- [Goal of the exercise]:
Starting from the line that holds "Table 1. Baking", print every line through the end of the records, first and last included.
BEGIN Data under study
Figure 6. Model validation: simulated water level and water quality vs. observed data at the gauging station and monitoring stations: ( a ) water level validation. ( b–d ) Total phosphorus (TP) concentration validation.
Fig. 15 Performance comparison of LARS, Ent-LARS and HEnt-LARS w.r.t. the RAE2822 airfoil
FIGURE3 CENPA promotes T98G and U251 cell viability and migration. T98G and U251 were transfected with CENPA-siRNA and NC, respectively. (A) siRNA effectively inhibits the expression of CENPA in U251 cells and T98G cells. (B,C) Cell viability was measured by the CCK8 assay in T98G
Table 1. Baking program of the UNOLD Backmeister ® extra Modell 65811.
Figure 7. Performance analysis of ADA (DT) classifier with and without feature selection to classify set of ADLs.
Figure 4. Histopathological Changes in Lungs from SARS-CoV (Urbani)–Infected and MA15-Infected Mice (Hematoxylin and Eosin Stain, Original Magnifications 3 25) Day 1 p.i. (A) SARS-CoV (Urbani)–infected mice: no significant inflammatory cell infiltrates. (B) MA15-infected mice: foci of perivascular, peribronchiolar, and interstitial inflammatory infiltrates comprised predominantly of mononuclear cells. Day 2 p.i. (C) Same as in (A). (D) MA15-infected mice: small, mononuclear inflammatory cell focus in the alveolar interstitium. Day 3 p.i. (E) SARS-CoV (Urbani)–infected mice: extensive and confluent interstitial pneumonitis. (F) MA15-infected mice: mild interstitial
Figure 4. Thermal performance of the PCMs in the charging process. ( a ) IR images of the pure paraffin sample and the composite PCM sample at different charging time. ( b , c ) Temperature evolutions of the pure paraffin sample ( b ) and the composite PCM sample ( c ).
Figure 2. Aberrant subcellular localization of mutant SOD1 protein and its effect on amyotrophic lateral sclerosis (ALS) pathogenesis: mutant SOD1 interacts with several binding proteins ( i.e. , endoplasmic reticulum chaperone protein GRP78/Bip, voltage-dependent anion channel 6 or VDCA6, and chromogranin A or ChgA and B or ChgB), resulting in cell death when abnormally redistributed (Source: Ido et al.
END Data under study
- [Completed exercise]:
Table 1. Baking program of the UNOLD Backmeister ® extra Modell 65811.
Figure 7. Performance analysis of ADA (DT) classifier with and without feature selection to classify set of ADLs.
Figure 4. Histopathological Changes in Lungs from SARS-CoV (Urbani)–Infected and MA15-Infected Mice (Hematoxylin and Eosin Stain, Original Magnifications 3 25) Day 1 p.i. (A) SARS-CoV (Urbani)–infected mice: no significant inflammatory cell infiltrates. (B) MA15-infected mice: foci of perivascular, peribronchiolar, and interstitial inflammatory infiltrates comprised predominantly of mononuclear cells. Day 2 p.i. (C) Same as in (A). (D) MA15-infected mice: small, mononuclear inflammatory cell focus in the alveolar interstitium. Day 3 p.i. (E) SARS-CoV (Urbani)–infected mice: extensive and confluent interstitial pneumonitis. (F) MA15-infected mice: mild interstitial
Figure 4. Thermal performance of the PCMs in the charging process. ( a ) IR images of the pure paraffin sample and the composite PCM sample at different charging time. ( b , c ) Temperature evolutions of the pure paraffin sample ( b ) and the composite PCM sample ( c ).
Figure 2. Aberrant subcellular localization of mutant SOD1 protein and its effect on amyotrophic lateral sclerosis (ALS) pathogenesis: mutant SOD1 interacts with several binding proteins ( i.e. , endoplasmic reticulum chaperone protein GRP78/Bip, voltage-dependent anion channel 6 or VDCA6, and chromogranin A or ChgA and B or ChgB), resulting in cell death when abnormally redistributed (Source: Ido et al.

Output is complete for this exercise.